A growth mindset, on the other hand, is shown by statements such as “Anyone can change their health/fitness”, or “You can improve your health/fitness by learning new things.”

This makes me think of the pull up bar down at beautiful Burleigh beach, where I often see people effortlessly pulling themselves up. I would love to be able do a pull up one day, but I’m not there yet – notice the “yet”.

Set backs

We also talked about set backs and resilience, and overcoming these. Having a set back is pretty human, and the key is not to see it as terminal, but temporary, and be curious about what was going on for you before it. You could think about it like a little glitch that happened.

Another one that came up was negative self talk – what are you saying to yourself? Often clients tell me they say such things to themselves as “You’re useless”, “You can’t do it”. Sooo harsh. Would you say those things to anyone else?

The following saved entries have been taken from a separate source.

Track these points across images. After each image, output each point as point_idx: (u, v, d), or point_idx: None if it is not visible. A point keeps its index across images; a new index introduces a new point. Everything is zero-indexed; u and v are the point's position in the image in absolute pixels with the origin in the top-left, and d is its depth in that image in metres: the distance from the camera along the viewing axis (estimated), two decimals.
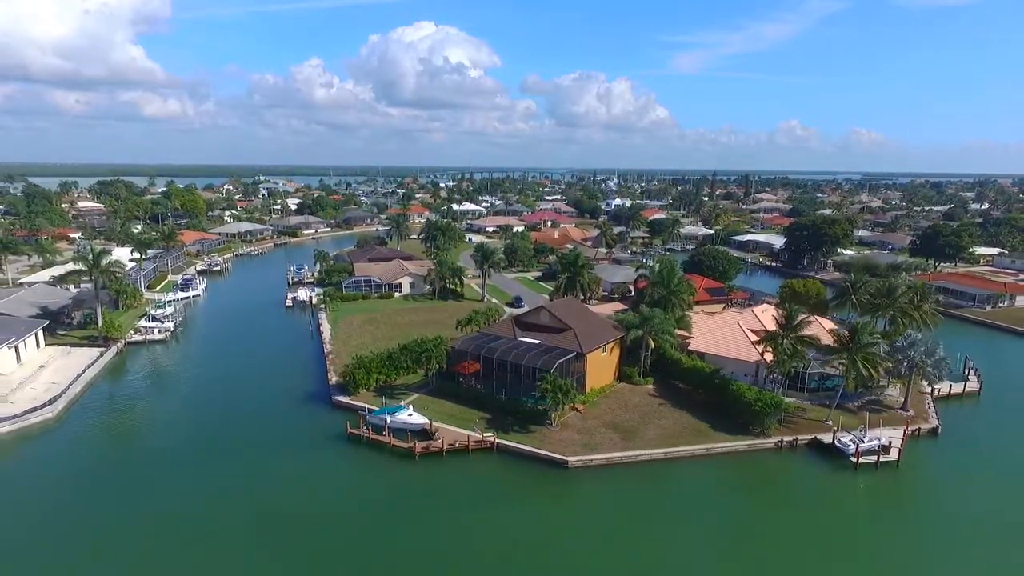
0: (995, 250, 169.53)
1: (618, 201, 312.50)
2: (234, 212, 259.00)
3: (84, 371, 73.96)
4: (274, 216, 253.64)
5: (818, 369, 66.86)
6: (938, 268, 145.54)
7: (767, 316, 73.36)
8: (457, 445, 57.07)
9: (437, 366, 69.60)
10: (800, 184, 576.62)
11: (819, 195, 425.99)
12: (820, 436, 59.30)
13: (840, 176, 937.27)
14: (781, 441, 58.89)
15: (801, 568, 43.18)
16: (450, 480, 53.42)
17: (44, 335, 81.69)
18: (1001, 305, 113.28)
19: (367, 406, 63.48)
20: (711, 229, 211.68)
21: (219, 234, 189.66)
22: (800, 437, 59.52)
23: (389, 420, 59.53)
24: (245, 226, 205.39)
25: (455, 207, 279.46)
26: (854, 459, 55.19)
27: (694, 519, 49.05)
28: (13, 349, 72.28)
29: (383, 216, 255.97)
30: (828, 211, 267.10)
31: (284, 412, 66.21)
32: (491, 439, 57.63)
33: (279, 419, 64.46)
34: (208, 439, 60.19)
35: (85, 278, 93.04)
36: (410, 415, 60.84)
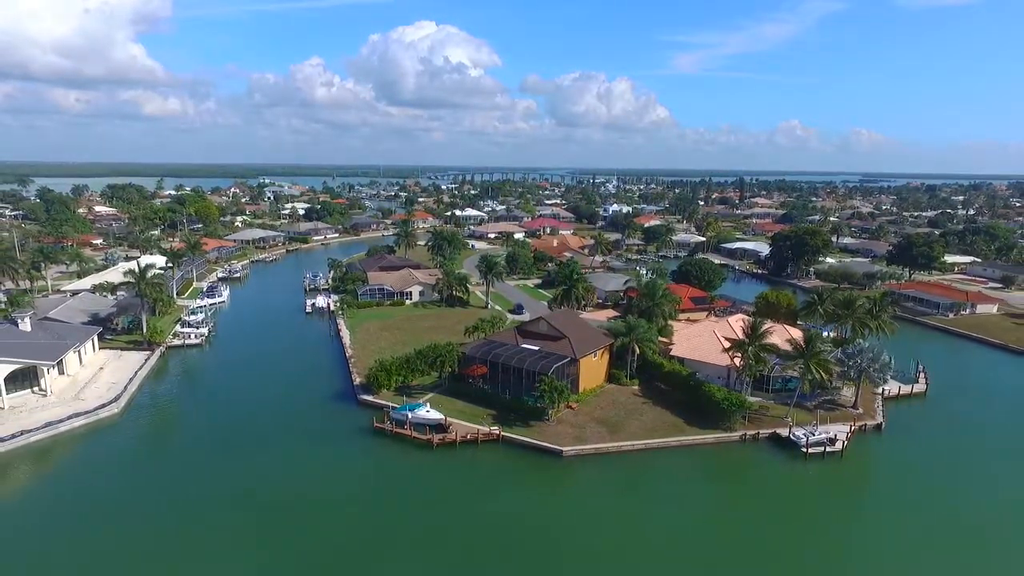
0: (970, 259, 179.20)
1: (615, 207, 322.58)
2: (244, 218, 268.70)
3: (136, 372, 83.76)
4: (283, 221, 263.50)
5: (780, 372, 76.63)
6: (912, 276, 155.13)
7: (739, 326, 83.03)
8: (468, 437, 66.68)
9: (450, 369, 79.20)
10: (797, 187, 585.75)
11: (814, 199, 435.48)
12: (778, 430, 69.03)
13: (839, 178, 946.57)
14: (745, 435, 68.75)
15: (757, 538, 52.58)
16: (462, 467, 63.04)
17: (97, 340, 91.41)
18: (963, 313, 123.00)
19: (390, 404, 73.13)
20: (703, 236, 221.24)
21: (235, 241, 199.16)
22: (762, 431, 69.34)
23: (410, 416, 68.97)
24: (259, 233, 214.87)
25: (458, 213, 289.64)
26: (805, 450, 65.07)
27: (669, 500, 58.74)
28: (77, 352, 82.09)
29: (388, 221, 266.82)
30: (816, 217, 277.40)
31: (315, 409, 75.48)
32: (497, 432, 67.14)
33: (311, 416, 73.69)
34: (247, 433, 68.96)
35: (133, 288, 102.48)
36: (428, 411, 70.18)
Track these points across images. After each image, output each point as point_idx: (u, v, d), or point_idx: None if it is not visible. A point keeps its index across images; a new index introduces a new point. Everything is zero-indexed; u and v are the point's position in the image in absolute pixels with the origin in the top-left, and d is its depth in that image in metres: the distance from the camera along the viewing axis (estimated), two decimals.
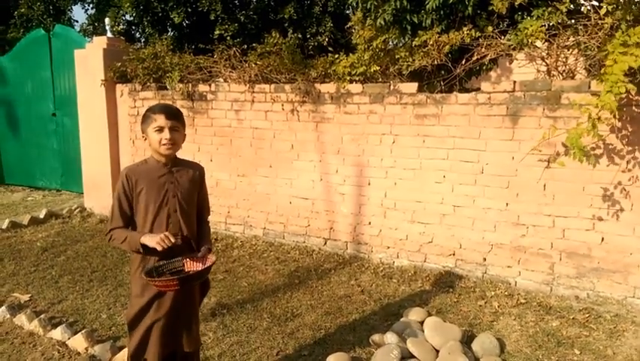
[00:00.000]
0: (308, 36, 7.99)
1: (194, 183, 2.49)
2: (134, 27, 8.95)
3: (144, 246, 2.23)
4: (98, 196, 6.97)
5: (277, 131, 5.64)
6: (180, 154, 2.50)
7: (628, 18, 3.86)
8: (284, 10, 7.66)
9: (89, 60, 6.70)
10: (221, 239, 5.87)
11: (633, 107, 3.90)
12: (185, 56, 6.28)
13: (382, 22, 5.11)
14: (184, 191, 2.42)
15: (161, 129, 2.30)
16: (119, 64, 6.50)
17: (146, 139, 2.37)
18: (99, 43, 6.65)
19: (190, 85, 6.10)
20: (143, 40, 9.05)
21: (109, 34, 6.90)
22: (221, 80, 6.04)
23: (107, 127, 6.69)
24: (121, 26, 8.43)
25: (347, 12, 8.60)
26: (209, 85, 6.03)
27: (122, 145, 6.82)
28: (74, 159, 7.56)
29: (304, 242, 5.57)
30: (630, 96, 3.89)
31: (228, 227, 6.05)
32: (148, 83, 6.44)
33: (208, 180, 2.73)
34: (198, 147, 6.11)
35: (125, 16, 8.46)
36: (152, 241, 2.19)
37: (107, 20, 6.84)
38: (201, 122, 6.12)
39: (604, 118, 3.67)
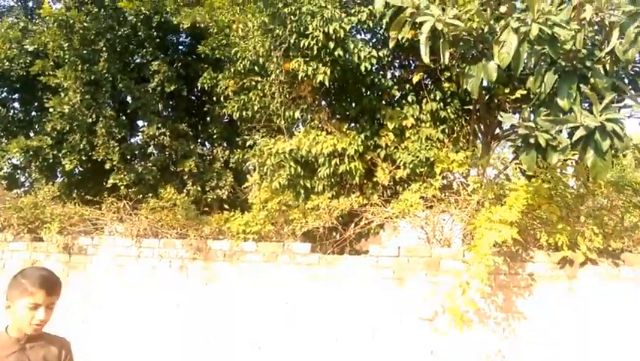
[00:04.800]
0: (207, 189, 8.01)
1: None
2: (19, 170, 8.45)
3: None
4: None
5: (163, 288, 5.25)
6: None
7: (490, 197, 4.39)
8: (184, 163, 7.73)
9: None
10: None
11: (501, 276, 4.22)
12: (68, 207, 5.93)
13: (278, 186, 5.34)
14: None
15: (36, 307, 1.96)
16: None
17: (8, 307, 1.96)
18: None
19: (69, 237, 5.65)
20: (27, 184, 8.51)
21: None
22: (105, 232, 5.69)
23: None
24: (4, 170, 7.93)
25: (249, 167, 8.93)
26: (92, 238, 5.64)
27: None
28: None
29: None
30: (498, 265, 4.22)
31: None
32: (22, 234, 5.87)
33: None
34: (67, 308, 5.43)
35: (11, 160, 8.02)
36: None
37: None
38: (77, 279, 5.55)
39: (477, 288, 3.90)
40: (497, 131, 5.28)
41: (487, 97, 5.02)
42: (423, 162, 4.86)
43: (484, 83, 4.42)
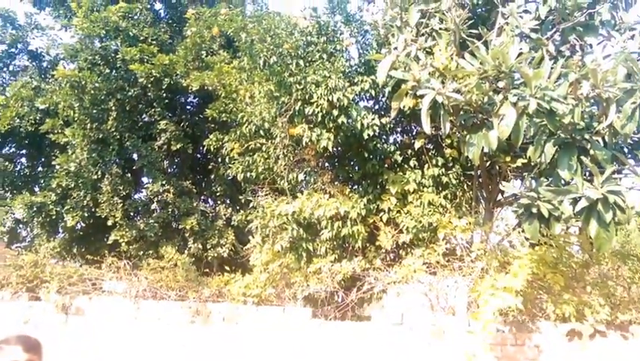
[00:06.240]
0: (209, 247, 7.95)
1: None
2: (21, 225, 8.45)
3: None
4: None
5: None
6: None
7: (494, 264, 4.35)
8: (187, 220, 7.72)
9: None
10: None
11: (508, 346, 4.12)
12: (68, 266, 5.89)
13: (280, 248, 5.31)
14: None
15: None
16: None
17: None
18: None
19: (68, 297, 5.56)
20: (28, 239, 8.48)
21: None
22: (105, 292, 5.62)
23: None
24: (7, 225, 7.94)
25: (251, 227, 8.86)
26: (90, 298, 5.55)
27: None
28: None
29: None
30: (503, 334, 4.13)
31: None
32: (19, 293, 5.79)
33: None
34: None
35: (13, 214, 8.04)
36: None
37: None
38: (73, 340, 5.41)
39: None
40: (499, 197, 5.31)
41: (488, 163, 5.09)
42: (425, 227, 4.86)
43: (485, 150, 4.49)
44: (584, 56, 4.27)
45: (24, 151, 9.10)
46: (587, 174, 4.09)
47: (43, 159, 8.89)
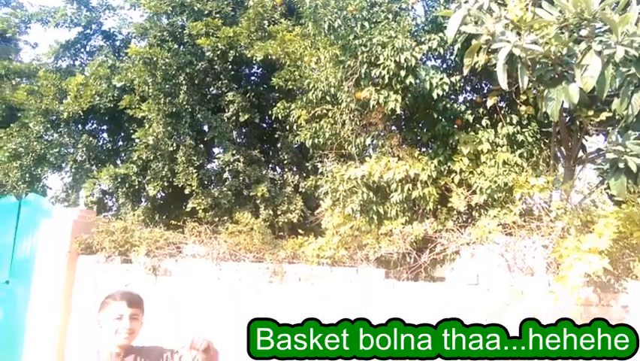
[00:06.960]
0: (279, 213, 8.23)
1: None
2: (107, 196, 9.14)
3: None
4: None
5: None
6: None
7: (576, 223, 4.20)
8: (257, 188, 8.02)
9: (56, 231, 6.63)
10: None
11: (592, 307, 4.01)
12: (154, 231, 6.33)
13: (350, 211, 5.41)
14: None
15: (120, 318, 2.23)
16: (87, 236, 6.46)
17: (100, 326, 2.27)
18: (70, 215, 6.67)
19: (156, 260, 6.02)
20: (114, 208, 9.18)
21: (82, 207, 6.99)
22: (188, 255, 6.02)
23: (61, 301, 6.34)
24: (95, 196, 8.63)
25: (320, 193, 9.03)
26: (176, 260, 5.97)
27: (73, 321, 6.39)
28: (22, 332, 6.95)
29: None
30: (587, 295, 4.02)
31: None
32: (112, 257, 6.33)
33: None
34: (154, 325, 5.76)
35: (100, 185, 8.71)
36: None
37: (82, 192, 7.00)
38: (162, 299, 5.88)
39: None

To finish off, we discussed eating mindfully as opposed to eating mindlessly.

Eating mindfully means:
  • Listening to your body, and stopping when you are full, instead of eating past full and ignoring your body’s signals.
  • Eating when our bodies tell us to eat, for example our tummy may growl or we feel feel a bit weak, instead of being dictated to by emotions such as when we are feeling sad or lonely.
  • Eating with others, at a set time and place and not alone, at a random place.
  • Eating nutritionally healthy foods as opposed to emotionally comforting foods.
  • Eating, just eating – not multi-tasking while we are doing it.


Taking care of your mind means your body will generally follow.